The petition for a writ of habeas corpus is hereby DISMISSED. Petitioner was not denied a fair trial based upon the refusal of the trial court to sever the two counts of murder, nor did he demonstrate prosecutorial misconduct which rose to the level of prejudicial error.



[1] Those sections of the penal law provide:

Murder in the second degree

A person is guilty of murder in the second degree when:

1. With intent to cause the death of another person, he causes the death of such person or of a third person; except that in any prosecution under this subdivision, it is an affirmative defense that:

(a) The defendant acted under the influence of extreme emotional disturbance for which there was a reasonable explanation or excuse, the reasonableness of which is to be determined from the viewpoint of a person in the defendant's situation under the circumstances as the defendant believed them to be. Nothing contained in this paragraph shall constitute a defense to a prosecution for, or preclude a conviction of, manslaughter in the first degree or any other crime; or

(b) The defendant's conduct consisted of causing or aiding, without the use of duress or deception, another person to commit suicide. Nothing contained in this paragraph shall constitute a defense to a prosecution for, or preclude a conviction of, manslaughter in the second degree or any other crime;

N.Y. Penal Law § 125.25(1) Criminal possession of a weapon in the second degree

A person is guilty of criminal possession of a weapon in the second degree when he possesses a machine-gun or loaded firearm with intent to use the same unlawfully against another.

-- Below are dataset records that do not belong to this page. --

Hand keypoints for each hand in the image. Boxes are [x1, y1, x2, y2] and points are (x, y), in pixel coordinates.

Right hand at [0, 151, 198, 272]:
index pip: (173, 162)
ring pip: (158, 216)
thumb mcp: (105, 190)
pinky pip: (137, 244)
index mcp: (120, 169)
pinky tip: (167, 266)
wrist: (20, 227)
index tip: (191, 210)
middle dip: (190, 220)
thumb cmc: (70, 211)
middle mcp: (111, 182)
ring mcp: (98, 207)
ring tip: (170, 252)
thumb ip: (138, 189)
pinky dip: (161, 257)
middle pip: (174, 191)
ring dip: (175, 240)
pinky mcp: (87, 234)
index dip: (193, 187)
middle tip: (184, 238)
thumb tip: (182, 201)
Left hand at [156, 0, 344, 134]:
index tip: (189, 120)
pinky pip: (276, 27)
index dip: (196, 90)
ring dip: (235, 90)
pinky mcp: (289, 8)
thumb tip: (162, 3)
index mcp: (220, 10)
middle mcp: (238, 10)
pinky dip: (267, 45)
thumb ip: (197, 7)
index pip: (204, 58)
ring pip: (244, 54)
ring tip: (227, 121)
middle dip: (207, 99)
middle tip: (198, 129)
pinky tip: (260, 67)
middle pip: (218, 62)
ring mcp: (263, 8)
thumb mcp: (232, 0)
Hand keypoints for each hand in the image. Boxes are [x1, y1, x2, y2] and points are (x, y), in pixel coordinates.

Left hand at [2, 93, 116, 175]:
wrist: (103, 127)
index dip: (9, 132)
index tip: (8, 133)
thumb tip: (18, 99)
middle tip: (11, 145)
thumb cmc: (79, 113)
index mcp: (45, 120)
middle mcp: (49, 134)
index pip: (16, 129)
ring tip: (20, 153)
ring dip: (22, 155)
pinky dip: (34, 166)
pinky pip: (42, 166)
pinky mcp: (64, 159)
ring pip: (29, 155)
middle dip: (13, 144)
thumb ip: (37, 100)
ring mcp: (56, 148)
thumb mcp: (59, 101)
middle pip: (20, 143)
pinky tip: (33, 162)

Criminal possession of a weapon in the second degree is a class C felony. N.Y. Penal Law § 265.03

[2] The victims were not related.

[3] The 4th Department's full decision was as follows:

Judgment unanimously affirmed. Memorandum: We find no merit to defendant's contention that the People failed to disprove his justification defense beyond a reasonable doubt (see, Penal Law § 35.15[2][a]); People v. Goetz, 68 N.Y.2d 96, 114-115, 506 N.Y.S.2d 18, 497 N.E.2d 41, cert. denied, 489 U.S. 1053, 109 S. Ct. 1315, 103 L. Ed. 2d 584 (1989). Based on the proof with respect to each victim, the jury was permitted to find that defendant was not entitled to use deadly force against either (see, People v. Troche, 147 A.D.2d 513, 514, 537 N.Y.S.2d 602, lv. denied, 73 N.Y.2d 1022, 541 N.Y.S.2d 777, 539 N.E.2d 605). We have examined defendant's remaining contentions and likewise find them lacking in merit.

People v. Davis, 170 A.D.2d 956, 566 N.Y.S.2d 892 (4th Dept.1991).

[4] The trial judge gave the jury the following instruction: "[t]aking each count separately, count one separately and in the following manner: First consider the crime of murder in the second degree, then you consider the crime of manslaughter in the first degree. You must consider each count, count one and count two, separately as I have instructed you." April 15, 1987 Trial Transcript, p. 121.

In describing the defense of justification, the court stated: "[s]ince we have two separate allegations of murder here in this case, I, again, caution you that you must review each count separately, and obviously, you must apply the rules [of] self-defense that I am about to give you separately to each count and the facts that you find apply to each count of the indictment." April 15, 1987 Trial Transcript, pp. 125-26.

[5] Before the judge re-read the instructions, he had the following exchange at the bench:

THE FOREPERSON: We seem to be hung up on one count.

THE COURT: Which count, first count or second count?

THE FOREPERSON: Second count.

THE COURT: The second count which is the first homicide. You are hung up, that is there is an inability to agree one way or the other. You have got a split vote?


THE COURT: Well, is there any way I can help?

THE FOREPERSON: We thought with this reading of your interpretation would help. What happens if we can't come to a decision?

THE COURT: It is a hung jury.

THE FOREPERSON: Does that mean all of the charges are dismissed?

Or ifDoes it have to be retried on count

THE COURT: He would have to be retried on the one count.

THE FOREPERSON: Only on the one count? April 16, 1987 Trial Transcript, pp. 4-5.